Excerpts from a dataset
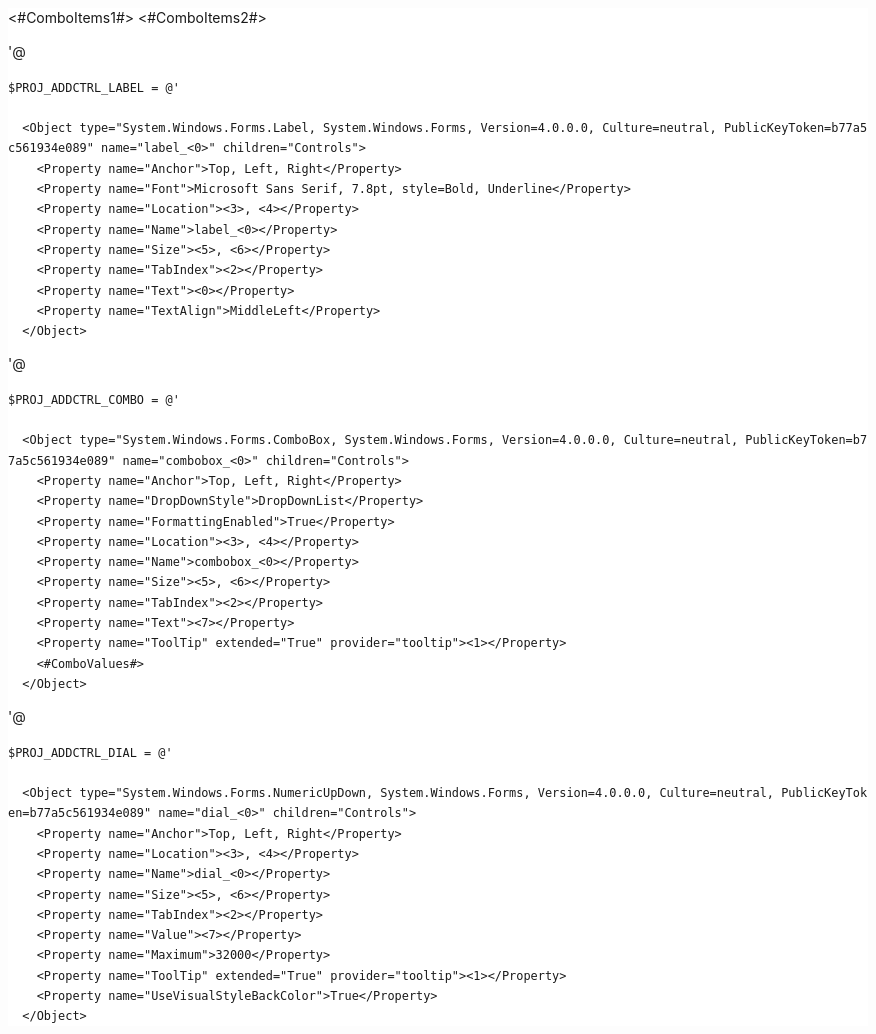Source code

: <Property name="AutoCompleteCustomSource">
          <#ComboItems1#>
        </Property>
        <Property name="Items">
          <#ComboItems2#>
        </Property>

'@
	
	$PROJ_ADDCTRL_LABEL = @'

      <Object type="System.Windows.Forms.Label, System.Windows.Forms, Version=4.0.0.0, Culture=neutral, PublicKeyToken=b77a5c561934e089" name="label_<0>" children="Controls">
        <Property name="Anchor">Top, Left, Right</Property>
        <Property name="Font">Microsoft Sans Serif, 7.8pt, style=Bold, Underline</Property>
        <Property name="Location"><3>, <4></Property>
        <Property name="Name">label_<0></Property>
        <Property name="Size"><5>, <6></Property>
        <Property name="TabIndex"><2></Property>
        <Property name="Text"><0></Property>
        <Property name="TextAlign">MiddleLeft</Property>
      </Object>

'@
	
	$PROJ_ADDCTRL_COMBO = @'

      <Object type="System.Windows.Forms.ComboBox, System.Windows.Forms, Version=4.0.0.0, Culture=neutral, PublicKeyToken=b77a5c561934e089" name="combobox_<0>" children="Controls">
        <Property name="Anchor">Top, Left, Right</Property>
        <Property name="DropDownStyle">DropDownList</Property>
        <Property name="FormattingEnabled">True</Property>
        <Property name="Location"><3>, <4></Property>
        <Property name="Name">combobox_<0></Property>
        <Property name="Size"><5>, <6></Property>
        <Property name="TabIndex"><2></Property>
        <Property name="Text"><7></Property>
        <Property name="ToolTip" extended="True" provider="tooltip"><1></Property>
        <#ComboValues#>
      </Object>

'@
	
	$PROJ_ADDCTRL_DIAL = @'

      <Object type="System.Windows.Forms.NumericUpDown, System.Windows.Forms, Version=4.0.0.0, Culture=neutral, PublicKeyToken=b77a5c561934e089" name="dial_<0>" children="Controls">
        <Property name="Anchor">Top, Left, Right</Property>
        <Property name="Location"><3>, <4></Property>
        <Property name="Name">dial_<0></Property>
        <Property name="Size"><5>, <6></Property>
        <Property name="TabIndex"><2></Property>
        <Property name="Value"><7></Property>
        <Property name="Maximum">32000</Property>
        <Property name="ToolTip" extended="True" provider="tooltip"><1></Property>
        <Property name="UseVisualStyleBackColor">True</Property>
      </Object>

**Your objective**.
Return every record above exactly as written, but drop the pictures.

**Finished exercise**.
Source code

: <Property name="AutoCompleteCustomSource">
          <#ComboItems1#>
        </Property>
        <Property name="Items">
          <#ComboItems2#>
        </Property>

'@
	
	$PROJ_ADDCTRL_LABEL = @'

      <Object type="System.Windows.Forms.Label, System.Windows.Forms, Version=4.0.0.0, Culture=neutral, PublicKeyToken=b77a5c561934e089" name="label_<0>" children="Controls">
        <Property name="Anchor">Top, Left, Right</Property>
        <Property name="Font">Microsoft Sans Serif, 7.8pt, style=Bold, Underline</Property>
        <Property name="Location"><3>, <4></Property>
        <Property name="Name">label_<0></Property>
        <Property name="Size"><5>, <6></Property>
        <Property name="TabIndex"><2></Property>
        <Property name="Text"><0></Property>
        <Property name="TextAlign">MiddleLeft</Property>
      </Object>

'@
	
	$PROJ_ADDCTRL_COMBO = @'

      <Object type="System.Windows.Forms.ComboBox, System.Windows.Forms, Version=4.0.0.0, Culture=neutral, PublicKeyToken=b77a5c561934e089" name="combobox_<0>" children="Controls">
        <Property name="Anchor">Top, Left, Right</Property>
        <Property name="DropDownStyle">DropDownList</Property>
        <Property name="FormattingEnabled">True</Property>
        <Property name="Location"><3>, <4></Property>
        <Property name="Name">combobox_<0></Property>
        <Property name="Size"><5>, <6></Property>
        <Property name="TabIndex"><2></Property>
        <Property name="Text"><7></Property>
        <Property name="ToolTip" extended="True" provider="tooltip"><1></Property>
        <#ComboValues#>
      </Object>

'@
	
	$PROJ_ADDCTRL_DIAL = @'

      <Object type="System.Windows.Forms.NumericUpDown, System.Windows.Forms, Version=4.0.0.0, Culture=neutral, PublicKeyToken=b77a5c561934e089" name="dial_<0>" children="Controls">
        <Property name="Anchor">Top, Left, Right</Property>
        <Property name="Location"><3>, <4></Property>
        <Property name="Name">dial_<0></Property>
        <Property name="Size"><5>, <6></Property>
        <Property name="TabIndex"><2></Property>
        <Property name="Value"><7></Property>
        <Property name="Maximum">32000</Property>
        <Property name="ToolTip" extended="True" provider="tooltip"><1></Property>
        <Property name="UseVisualStyleBackColor">True</Property>
      </Object>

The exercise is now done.